DISCUSSION OF RESULTS
The significant increase in the classification accuracy result shows that our approach using K-means clustering and Decision tree achieved the aim of the study to improve dialogue act classification to classify a user utterance into response class. The Decision tree correctly classified the user utterance with higher percent recognition accuracy than the baseline approaches.

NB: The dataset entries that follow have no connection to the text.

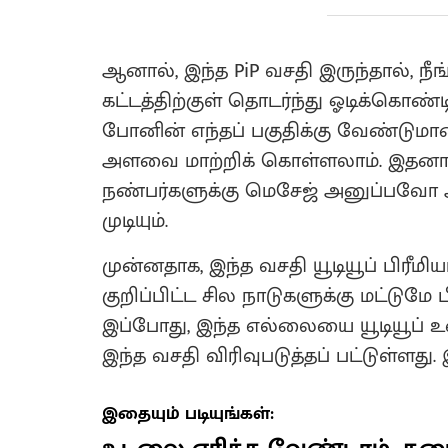
ஆனால், இந்த PiP வசதி இருந்தால், நீ
கட்டத்திற்குள் தொடர்ந்து ஓடிக்கொண்டி
போனின் எந்தப் பகுதிக்கு வேண்டுமா
அளவை மாற்றிக் கொள்ளலாம். இதனா
நண்பர்களுக்கு மெசேஜ் அனுப்ப
முடியும்.
முன்னதாக, இந்த வசதி யூடியூப் பிரீமியம
குறிப்பிட்ட சில நாடுகளுக்கு மட்டுமே
இப்போது, இந்த எல்லையை யூடியூப் உ
இந்த வசதி விரிவுபடுத்தப் பட்டுள்ளது.
இதையும் படியுங்கள்:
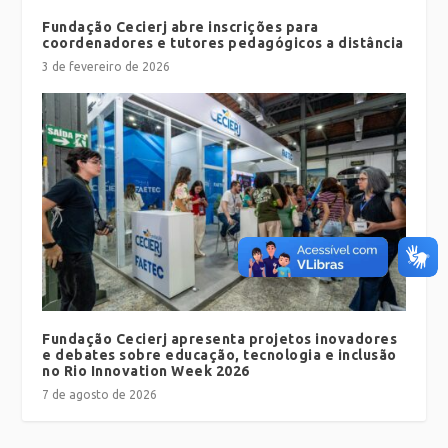
Fundação Cecierj abre inscrições para
coordenadores e tutores pedagógicos a distância
3 de fevereiro de 2026
Fundação Cecierj apresenta projetos inovadores
e debates sobre educação, tecnologia e inclusão
no Rio Innovation Week 2026
7 de agosto de 2026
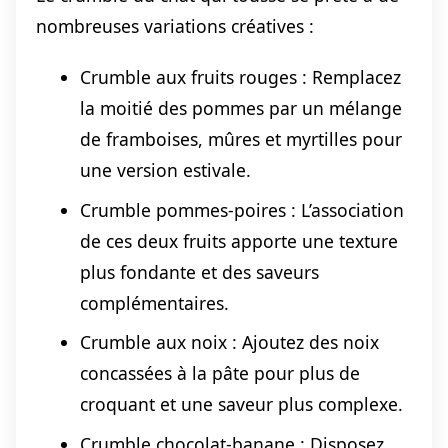
nombreuses variations créatives :
Crumble aux fruits rouges : Remplacez
la moitié des pommes par un mélange
de framboises, mûres et myrtilles pour
une version estivale.
Crumble pommes-poires : L’association
de ces deux fruits apporte une texture
plus fondante et des saveurs
complémentaires.
Crumble aux noix : Ajoutez des noix
concassées à la pâte pour plus de
croquant et une saveur plus complexe.
Crumble chocolat-banane : Disposez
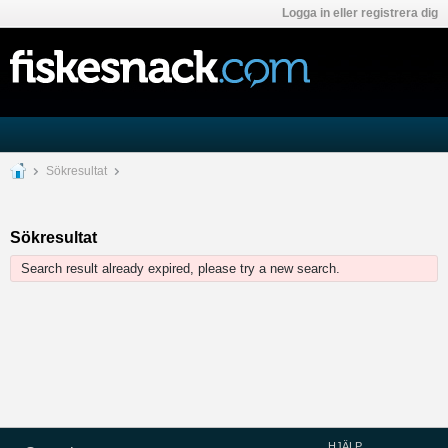
Logga in eller registrera dig
Sökresultat
Sökresultat
Search result already expired, please try a new search.
HJÄLP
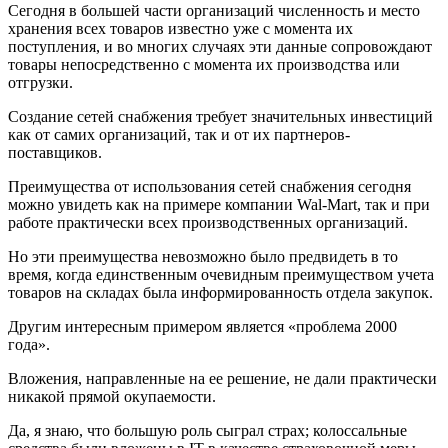
Сегодня в большей части организаций численность и место
хранения всех товаров известно уже с момента их
поступления, и во многих случаях эти данные сопровождают
товары непосредственно с момента их производства или
отгрузки.
Создание сетей снабжения требует значительных инвестиций
как от самих организаций, так и от их партнеров-
поставщиков.
Преимущества от использования сетей снабжения сегодня
можно увидеть как на примере компании Wal-Mart, так и при
работе практически всех производственных организаций.
Но эти преимущества невозможно было предвидеть в то
время, когда единственным очевидным преимуществом учета
товаров на складах была информированность отдела закупок.
Другим интересным примером является «проблема 2000
года».
Вложения, направленные на ее решение, не дали практически
никакой прямой окупаемости.
Да, я знаю, что большую роль сыграл страх; колоссальные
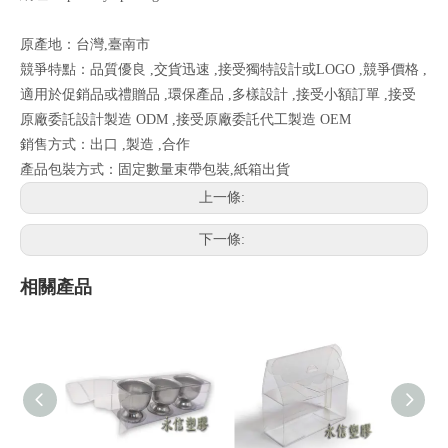
原產地：台灣,臺南市
競爭特點：品質優良 ,交貨迅速 ,接受獨特設計或LOGO ,競爭價格 ,
適用於促銷品或禮贈品 ,環保產品 ,多樣設計 ,接受小額訂單 ,接受
原廠委託設計製造 ODM ,接受原廠委託代工製造 OEM
銷售方式：出口 ,製造 ,合作
產品包裝方式：固定數量束帶包裝,紙箱出貨
上一條:
下一條:
相關產品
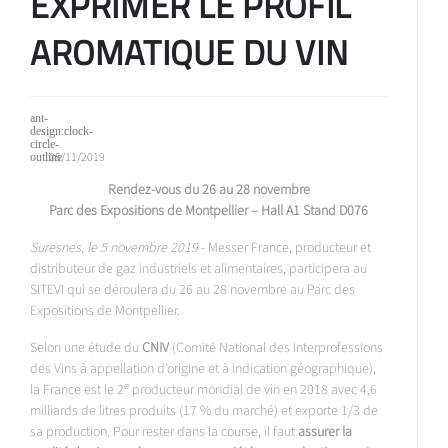
EXPRIMER LE PROFIL
AROMATIQUE DU VIN
05/11/2019
Rendez-vous du 26 au 28 novembre
Parc des Expositions de Montpellier – Hall A1 Stand D076
Suresnes, le 5 novembre 2019
- Messer France, producteur et
distributeur de gaz industriels et alimentaires, participera au
SITEVI qui se déroulera du 26 au 28 novembre au Parc des
Expositions de Montpellier.
Selon une étude du
CNIV
(Comité National des Interprofessions
des Vins à appellation d’origine et à indication géographique),
e
la France est le 2
producteur mondial de vin en 2018 avec 4,6
milliards de litres produits (17 % du marché) et exporte 1/3 de
sa production. Pour rester dans la course, il faut
assurer la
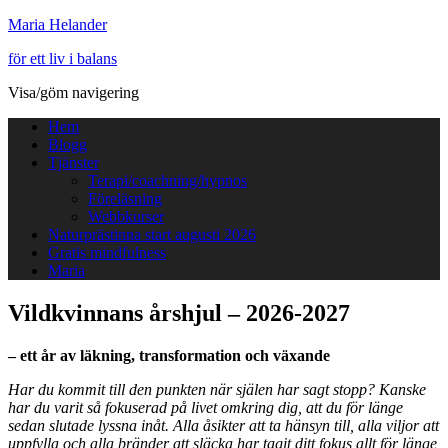
Maria Helander
för ett liv i balans
Visa/göm navigering
Hem
Blogg
Tjänster
Terapi/coachning/hypnos
Föreläsning
Webbkurser
Naturprästinna start augusti 2026
Gratis mindfulness
Maria
Vildkvinnans årshjul – 2026-2027
– ett år av läkning, transformation och växande
Har du kommit till den punkten när själen har sagt stopp? Kanske
har du varit så fokuserad på livet omkring dig, att du för länge
sedan slutade lyssna inåt. Alla åsikter att ta hänsyn till, alla viljor att
uppfylla och alla bränder att släcka har tagit ditt fokus allt för länge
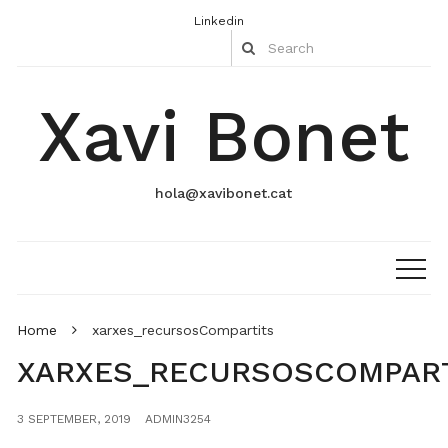
Linkedin
Xavi Bonet
hola@xavibonet.cat
Home
xarxes_recursosCompartits
XARXES_RECURSOSCOMPAR
3 SEPTEMBER, 2019
ADMIN3254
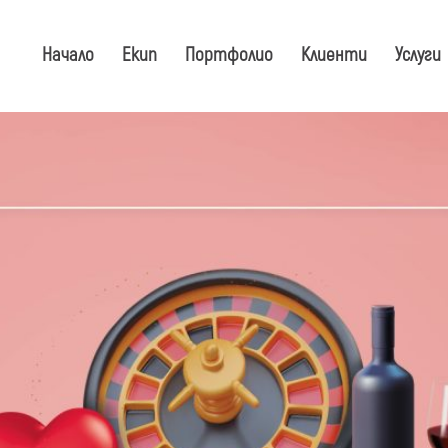
Начало
Екип
Портфолио
Клиенти
Услуги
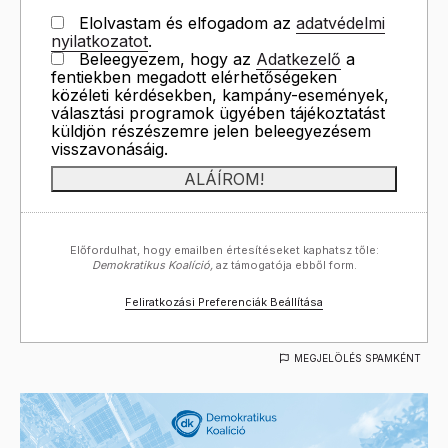
Elolvastam és elfogadom az
adatvédelmi
nyilatkozatot
.
Beleegyezem, hogy az
Adatkezelő
a
fentiekben megadott elérhetőségeken
közéleti kérdésekben, kampány-események,
választási programok ügyében tájékoztatást
küldjön részészemre jelen beleegyezésem
visszavonásáig.
Előfordulhat, hogy emailben értesítéseket kaphatsz tőle:
Demokratikus Koalíció,
az támogatója ebből form.
Feliratkozási Preferenciák Beállítása
MEGJELÖLÉS SPAMKÉNT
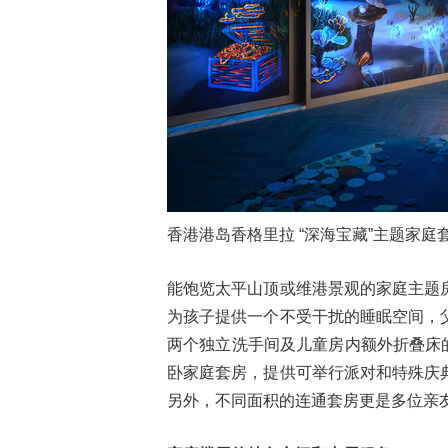
香港港岛香格里拉 “深海宝藏”主题家庭
能饱览太平山顶或维港景观的家庭主题
为孩子提供一个不受干扰的睡眠空间，
两个独立洗手间及儿童房内额外折叠床的
卧家庭套房，提供可举行派对和特殊庆
另外，不同面积的连通套房更是多位亲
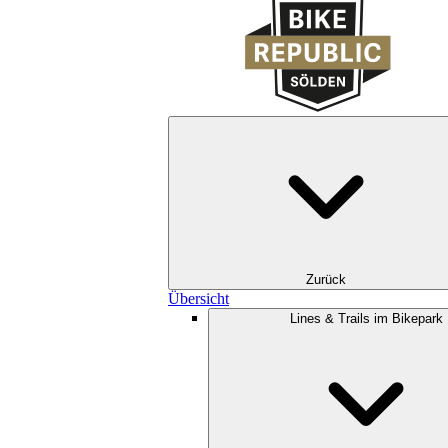
Zurück
Übersicht
Lines & Trails im Bikepark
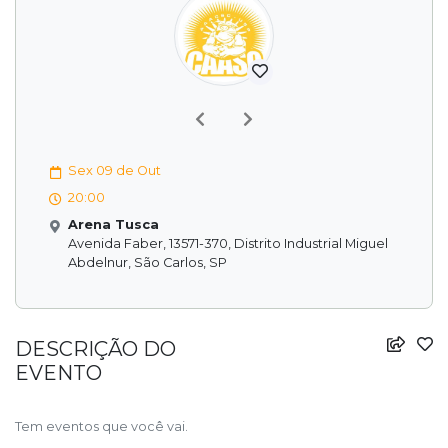
Previous
Next
Sex 09 de Out
20:00
Arena Tusca
Avenida Faber, 13571-370, Distrito Industrial Miguel
Abdelnur, São Carlos, SP
DESCRIÇÃO DO
EVENTO
Tem eventos que você vai.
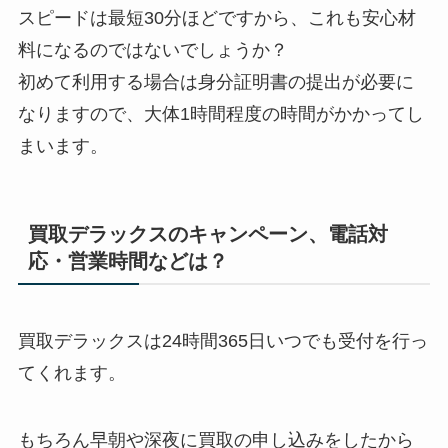
スピードは最短30分ほどですから、これも安心材
料になるのではないでしょうか？
初めて利用する場合は身分証明書の提出が必要に
なりますので、大体1時間程度の時間がかかってし
まいます。
買取デラックスのキャンペーン、電話対
応・営業時間などは？
買取デラックスは24時間365日いつでも受付を行っ
てくれます。
もちろん早朝や深夜に買取の申し込みをしたから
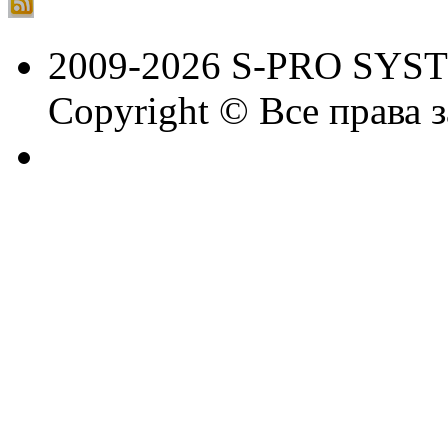
2009-2026 S-PRO SYS
Copyright © Все права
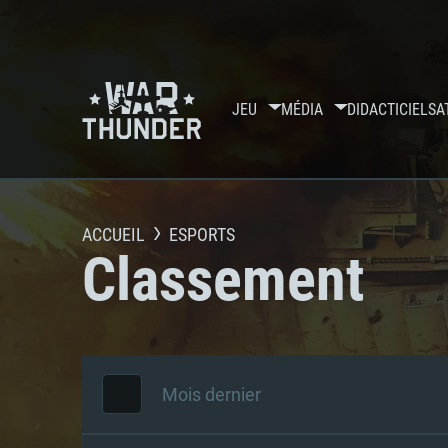
JEU
MÉDIA
DIDACTICIELS
A
ACCUEIL
ESPORTS
Classement
Mois dernier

The result shows significant increase from previous study due to the reduction of irrelevant and incorrect response classes. This is being achieved by re-tagging response classes using K-means clustering method, thus the performance of the Decision tree classifier perform firmness on the classification task and correctly classified the user utterance into response class. On the contrary, the previous work such as using Decision tree or Bayesian networks was concerned on the classification task, so the irrelevant and incorrect tagged of response classes represented in the corpus resulted in incorrectly and low accuracy result in the classification task.
CONCLUSIONS
This study focused on classification of response utterances into response classes. The experiment showed that the Decision tree performance improved as classifier after using the K-means clustering approach in data pre-processing stage for classification task, where the classifier performances achieved the best accuracy of 97.5%. The second component in classification and ranking architecture is a ranker that scores the response utterances in a particular response class; we need to investigate the performance of Decision tree to do the ranking of response classes.